What Does TTS Do? 🗣️
TTS reads digital text aloud. For example:
You type "Hello, how are you?"
The TTS system uses a computer-generated voice to say it out loud.
How Does TTS Work? ❓
1. Text Input
You enter or upload the text you want to convert to speech.
2. Linguistic Analysis
The system analyzes pronunciation, punctuation, and intonation to prepare the text for natural-sounding speech.
3. Speech Synthesis
It generates audio using either pre-recorded voice samples or AI-generated voices.

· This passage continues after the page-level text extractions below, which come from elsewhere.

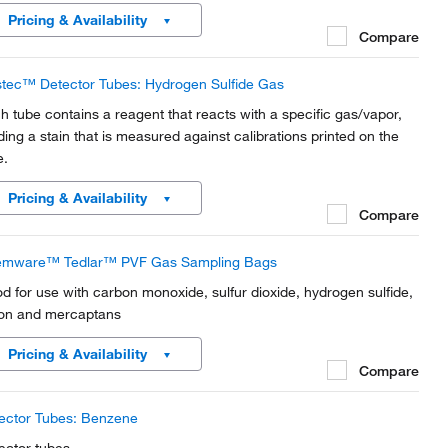
mitting isotopes. Made of 3/8 in.
Pricing & Availability
Compare
tec™ Detector Tubes: Hydrogen Sulfide Gas
h tube contains a reagent that reacts with a specific gas/vapor,
lding a stain that is measured against calibrations printed on the
e.
Pricing & Availability
Compare
mware™ Tedlar™ PVF Gas Sampling Bags
d for use with carbon monoxide, sulfur dioxide, hydrogen sulfide,
on and mercaptans
Pricing & Availability
Compare
ector Tubes: Benzene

What Settings Can I Adjust in CAMB.ai's TTS? ⚙️
Select Voice: You can choose a default voice from the portal or you can create and upload your own. Please check here about voices.
Language: Select the language of the input text.
How to Generate and Download Audio? ▶️
Steps:
Click on "Generate Speech" to create the audio from your text input.
Once the audio is generated, you can listen to it and download the output by clicking on "Download".
Can I Access My Previous TTS Outputs? (TTS History) 🕒
Yes, you can view your TTS history to access previously generated audio files.
You can try TTS by clicking 'Try with sample text', then click 'Generate Speech' to hear the sample audio.
Customize Speech Using SSML Tags
SSML (Speech Synthesis Markup Language) allows you to control how text is spoken by a text-to-speech system. By adding SSML tags to your script, you can introduce pauses, fine-tune pronunciation, and improve the overall natural flow of speech.
Below are some commonly used SSML tags that help enhance voice output:
<break>
Use this tag to insert pauses between words or phrases, giving you better control over speech pacing and emphasis.
Example:
I can help you join your <break time="1.5s"/> tomato fast.
This adds a 1.5-second pause before the word “tomato”.
<phoneme>
This tag lets you customize how a word is pronounced using phonetic notation (such as IPA).
Example:
I can help you join your <phoneme alphabet="ipa" ph="təˈmɑː.tuː">tomato</phoneme> fast.
This ensures the word “tomato” is pronounced exactly as specified using IPA.
💡 Tip: Using SSML thoughtfully can make your voiceovers sound more natural, expressive, and listener-friendly.